Particle production by supercritical antisolvent processing techniques

Abstract

This thesis discusses particle production by supercritical antisolvent processing (SAS) techniques by looking the fundamentals and applications of the method with some case studies. The final aim of this work is however to consider the SAS particle production process feasibility. In the process studied the solid is dissolved in a conventional solvent and the solution is sprayed continuously through a nozzle into the subcritical or supercritical fluid. The dispersion of solution in the fluid leads to an expansion of the droplets and at the same time an extraction of the liquid into the fluid occurs. The solvent power of the conventional solvent decreases dramatically and supersaturation leads to the precipitation of particles.

A static variable volume view cell (VVV-cell) is a useful and fast way to find out the appropriate combinations of the solvent and the gaseous antisolvent for a given solid. Often pharmaceutical materials are expensive and not available in large amounts, which makes it impossible to make phase separation studies with laboratory or production scale SAS equipment. However in VVV-cell experiments it is possible to use small amounts of materials and fast examine the influence of recrystallization temperature, pressure and concentration. But it is not possible to conclude by using only VVV-cell experiments, what kind of particles (size distribution, crystal habit and morphology) there will be produced in SAS process, because of the different formation dynamics and residence times.

The present study showed that in the supercritical state the variables, such as density of CO2 and temperature, have a greater effect on the particle size than the model of droplets predicts. The liquid side mass transfer seems to control the studied polymer material particle size. In poly(L-lactic acid) particle formation with dichloromethane solvent and CO2 antisolvent by SAS technique it is advantageous to use low temperature and high pressure, in which conditions the mass transfer effect and volumetric expansion of droplets to produce high supersaturation will be favourable. In SAS process it is not possible to influence the initial droplet size by varying process variables (temperature, pressure and flow rate) in a typical operating range with a similar nozzle. Therefore the mass transfer coefficient of the liquid phase should be maximized to produce a high supersaturation fast when a small particle size is needed.

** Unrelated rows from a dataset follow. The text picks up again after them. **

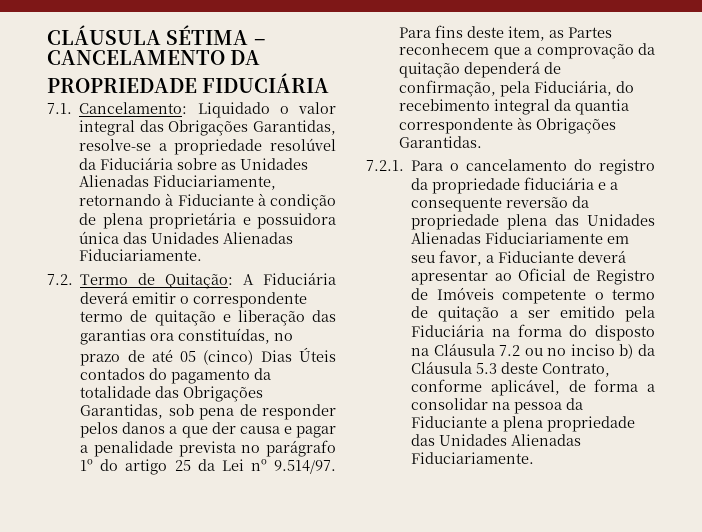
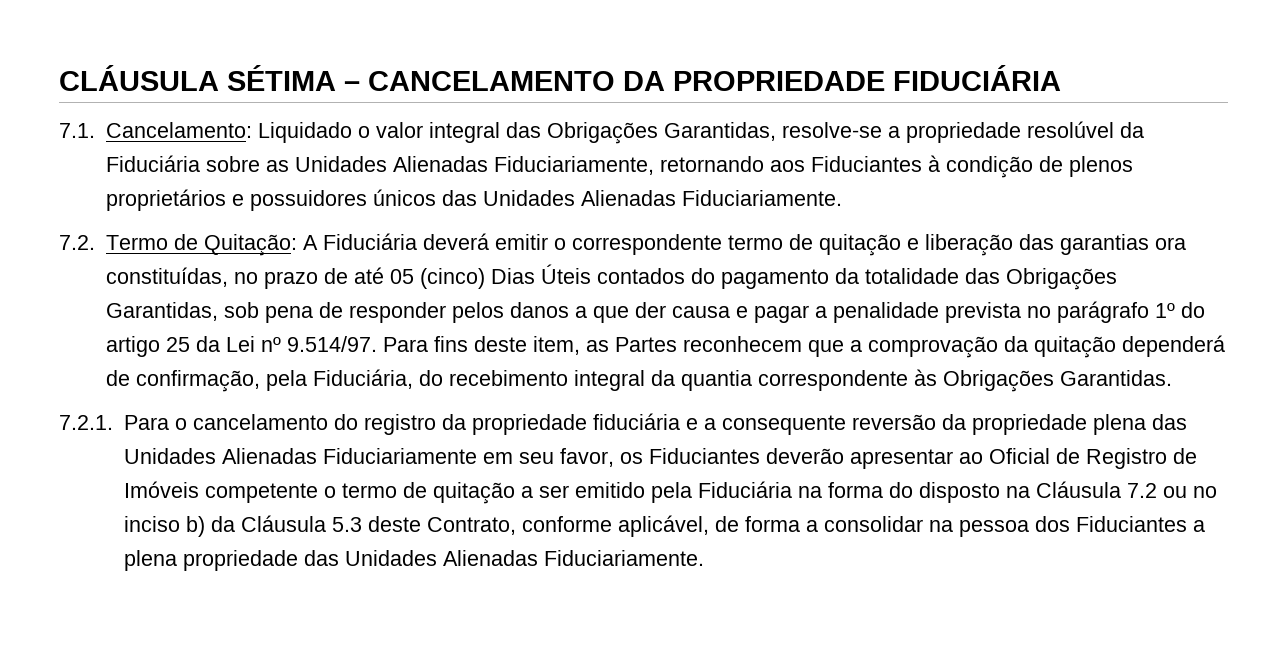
[165,193,254,206] à Fiduciante -> [769,156,922,172] aos Fiduciantes
[102,212,336,229] [79,231,120,244] plena proprietária e possuidora única -> [1068,156,1133,177] [105,189,436,211] plenos proprietários e possuidores únicos
[486,250,627,263] a Fiduciante deverá -> [619,448,844,464] os Fiduciantes deverão
[566,398,584,410] [411,416,488,428] da Fiduciante -> [1034,516,1187,532] dos Fiduciantes

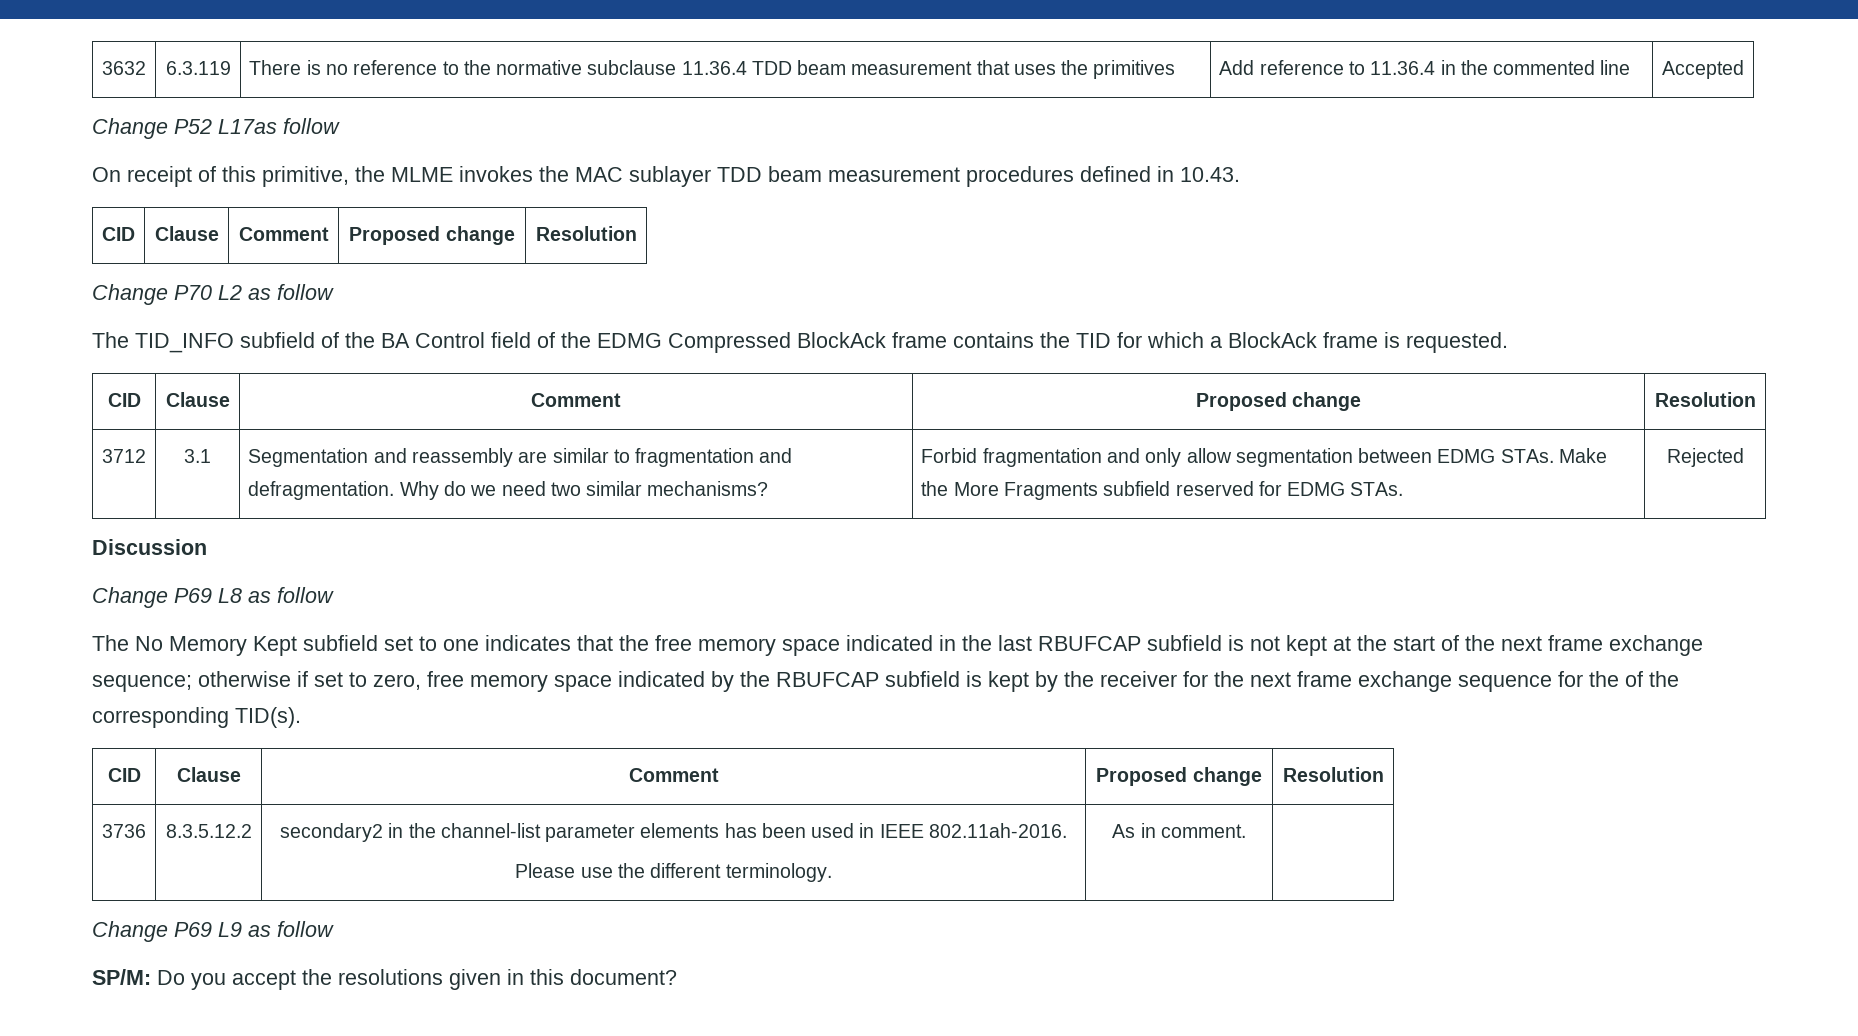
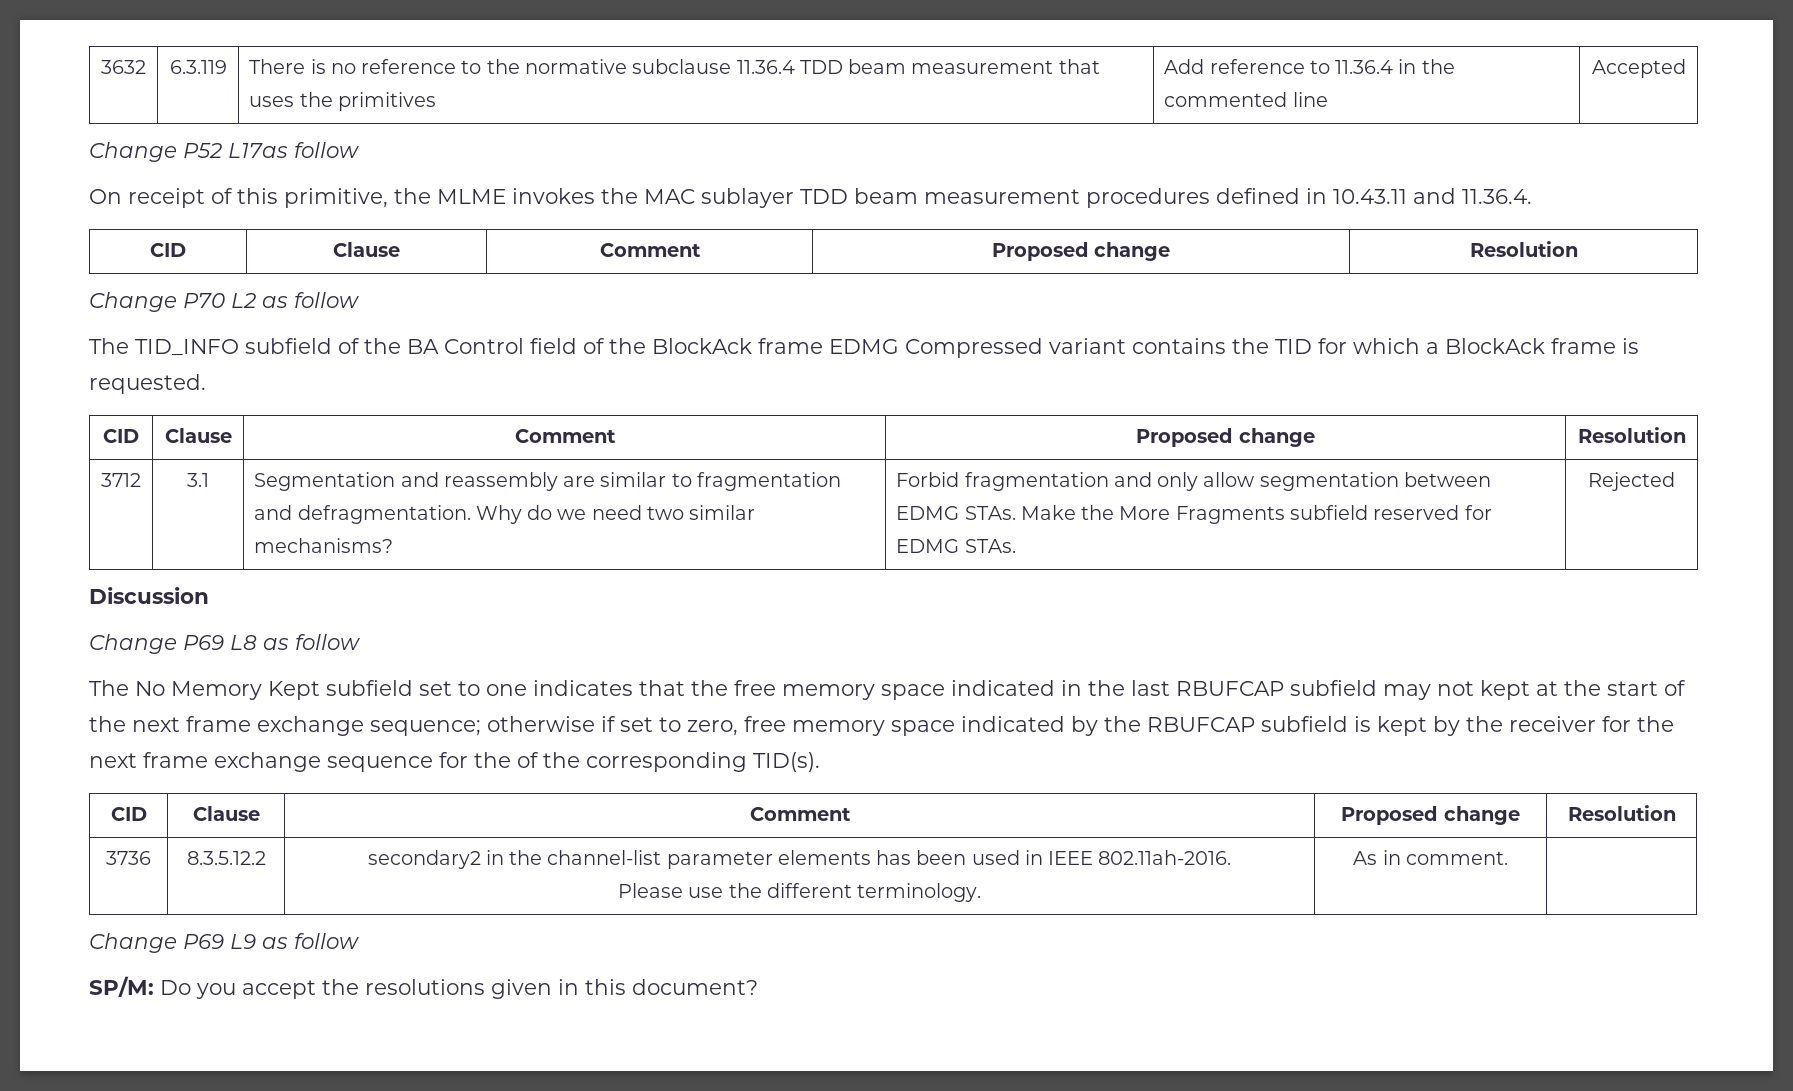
[1180,167,1240,182] 10.43. -> [1333,188,1532,204] 10.43.11 and 11.36.4.
[597,332,947,353] EDMG Compressed BlockAck frame -> [652,338,1126,358] BlockAck frame EDMG Compressed variant
[1228,635,1244,651] is -> [1383,684,1431,700] may

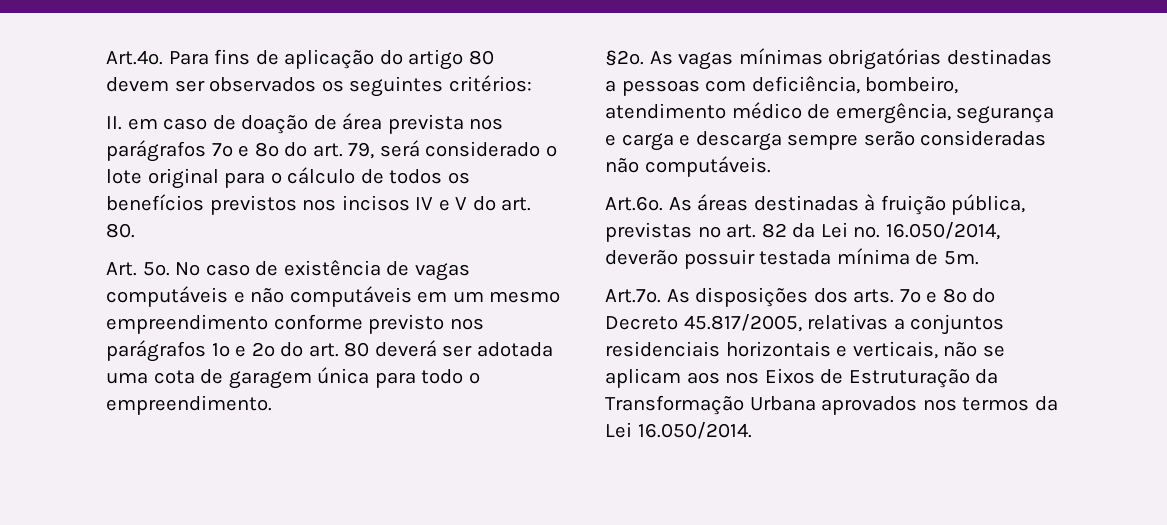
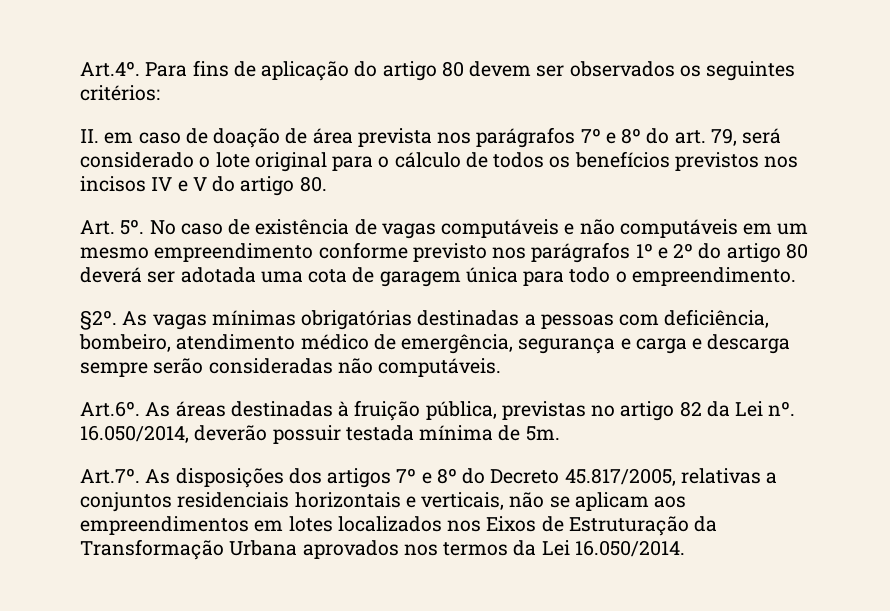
[501,197,532,211] art. -> [240,176,295,196] artigo
[308,343,339,357] art. -> [726,243,781,263] artigo
[726,224,757,238] art. -> [620,401,675,421] artigo
[853,289,895,303] arts. -> [327,468,392,488] artigos
(720, 378) none -> [80,516,442,535] empreendimentos em lotes localizados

Supercritical fluid technology is considered to be an innovative and promising way to design particles. In this thesis the applicability of two special supercritical precipitation techniques was studied. In the first case the results show, that it is possible to produce completely amorphous particles by spraying a methanol solution of sodium cromoglycate into supercritical carbon dioxide. The most significant parameter affecting the crystallinity was the residual methanol concentration in the particles. In the second case the results show, that cholesterol can be selectively extracted / crystallized at high purity, from a one phase mixture which contains lipids and cholesterol dissolved in pressured CO2. In this simple cholesterol production process no liquid solvents are needed. The egg yolk phospholipid was the most suitable raw material for the tested method. Because the concentration of cholesterol in the fluid stream is low, this method is not economically viable in industrial scale.

The work clearly demonstrated that to recrystallize fine particles with SAS techniques in an industrial scale the price of the products must be high. These products would be chemical intermediates, biological and pharmaceutical compounds. On the other hand, if the compound properties are waxy or soft or the products are thermally unstable compounds, it may be feasible to use antisolvent formation techniques also for less expensive products, if the method makes the production possible. The manufacturing cost of SAS process is capital intensive. An estimated manufacturing cost for a new GMP plant is around 50-300 Euro/kg product without a feedstock price. This is for a 4000 to 8000 kg/year production rate and 5-10 wt% feed concentration of the starting material in an organic solvent. An effective way to decrease the manufacturing cost is to increase the raw material concentration in solvent. It is favourable to design a process for production rate over 2000-3000 kg/year and to use over 5 wt% feed concentration. Below those values the manufacturing cost increases dramatically.